[[ Dataset content, beginning ]]

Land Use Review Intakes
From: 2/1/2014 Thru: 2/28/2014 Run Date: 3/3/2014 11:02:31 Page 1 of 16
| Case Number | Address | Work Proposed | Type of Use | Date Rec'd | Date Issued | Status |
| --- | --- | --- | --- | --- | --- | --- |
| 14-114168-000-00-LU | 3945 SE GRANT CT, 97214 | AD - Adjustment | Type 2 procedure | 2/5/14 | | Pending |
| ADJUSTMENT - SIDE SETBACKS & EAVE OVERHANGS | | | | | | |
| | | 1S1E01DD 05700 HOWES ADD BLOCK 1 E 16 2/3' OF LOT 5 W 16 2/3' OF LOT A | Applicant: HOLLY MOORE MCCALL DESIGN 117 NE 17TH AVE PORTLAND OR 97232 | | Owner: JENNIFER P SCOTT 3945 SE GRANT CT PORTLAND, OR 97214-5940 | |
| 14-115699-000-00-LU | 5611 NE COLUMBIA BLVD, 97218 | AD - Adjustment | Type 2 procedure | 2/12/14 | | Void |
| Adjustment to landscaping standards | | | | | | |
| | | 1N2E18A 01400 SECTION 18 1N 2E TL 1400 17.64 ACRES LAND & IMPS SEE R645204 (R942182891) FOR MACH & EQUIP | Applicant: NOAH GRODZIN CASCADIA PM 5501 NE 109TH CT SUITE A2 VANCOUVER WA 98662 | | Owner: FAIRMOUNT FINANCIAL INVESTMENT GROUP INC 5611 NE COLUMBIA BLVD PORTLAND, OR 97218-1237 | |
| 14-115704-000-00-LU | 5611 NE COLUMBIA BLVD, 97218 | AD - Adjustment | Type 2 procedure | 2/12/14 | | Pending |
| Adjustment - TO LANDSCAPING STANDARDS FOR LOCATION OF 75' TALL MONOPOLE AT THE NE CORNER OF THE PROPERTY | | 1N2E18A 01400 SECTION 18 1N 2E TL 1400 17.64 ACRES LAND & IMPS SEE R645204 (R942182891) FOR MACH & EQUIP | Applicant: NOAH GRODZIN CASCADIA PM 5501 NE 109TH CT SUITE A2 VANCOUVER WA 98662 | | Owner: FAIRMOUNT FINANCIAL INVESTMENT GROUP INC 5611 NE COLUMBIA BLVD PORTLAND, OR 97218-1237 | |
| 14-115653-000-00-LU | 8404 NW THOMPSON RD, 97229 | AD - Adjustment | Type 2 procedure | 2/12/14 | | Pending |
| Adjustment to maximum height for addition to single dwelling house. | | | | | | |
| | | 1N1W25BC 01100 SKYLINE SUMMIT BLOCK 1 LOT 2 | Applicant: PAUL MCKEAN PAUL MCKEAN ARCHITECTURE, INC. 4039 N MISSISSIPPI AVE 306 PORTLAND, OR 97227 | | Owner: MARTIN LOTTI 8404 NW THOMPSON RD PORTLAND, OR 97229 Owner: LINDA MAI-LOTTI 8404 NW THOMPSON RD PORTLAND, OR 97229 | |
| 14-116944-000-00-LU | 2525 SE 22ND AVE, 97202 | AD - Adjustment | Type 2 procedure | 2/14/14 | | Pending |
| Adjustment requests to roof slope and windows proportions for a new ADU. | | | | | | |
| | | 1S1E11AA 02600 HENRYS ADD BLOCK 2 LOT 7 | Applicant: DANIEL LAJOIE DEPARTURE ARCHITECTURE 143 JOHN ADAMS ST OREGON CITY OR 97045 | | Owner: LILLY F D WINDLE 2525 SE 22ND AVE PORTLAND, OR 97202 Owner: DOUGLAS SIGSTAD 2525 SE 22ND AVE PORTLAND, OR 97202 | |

[[ Dataset content, end ]]

What you should do - Taking the entries above, write out exactly the lines starting with the line containing "OR 97229 | |" and going on through the line containing "2/14/14 | | Pending |", both included, and nothing else.

Task response -
| | | 1N1W25BC 01100 SKYLINE SUMMIT BLOCK 1 LOT 2 | Applicant: PAUL MCKEAN PAUL MCKEAN ARCHITECTURE, INC. 4039 N MISSISSIPPI AVE 306 PORTLAND, OR 97227 | | Owner: MARTIN LOTTI 8404 NW THOMPSON RD PORTLAND, OR 97229 Owner: LINDA MAI-LOTTI 8404 NW THOMPSON RD PORTLAND, OR 97229 | |
| 14-116944-000-00-LU | 2525 SE 22ND AVE, 97202 | AD - Adjustment | Type 2 procedure | 2/14/14 | | Pending |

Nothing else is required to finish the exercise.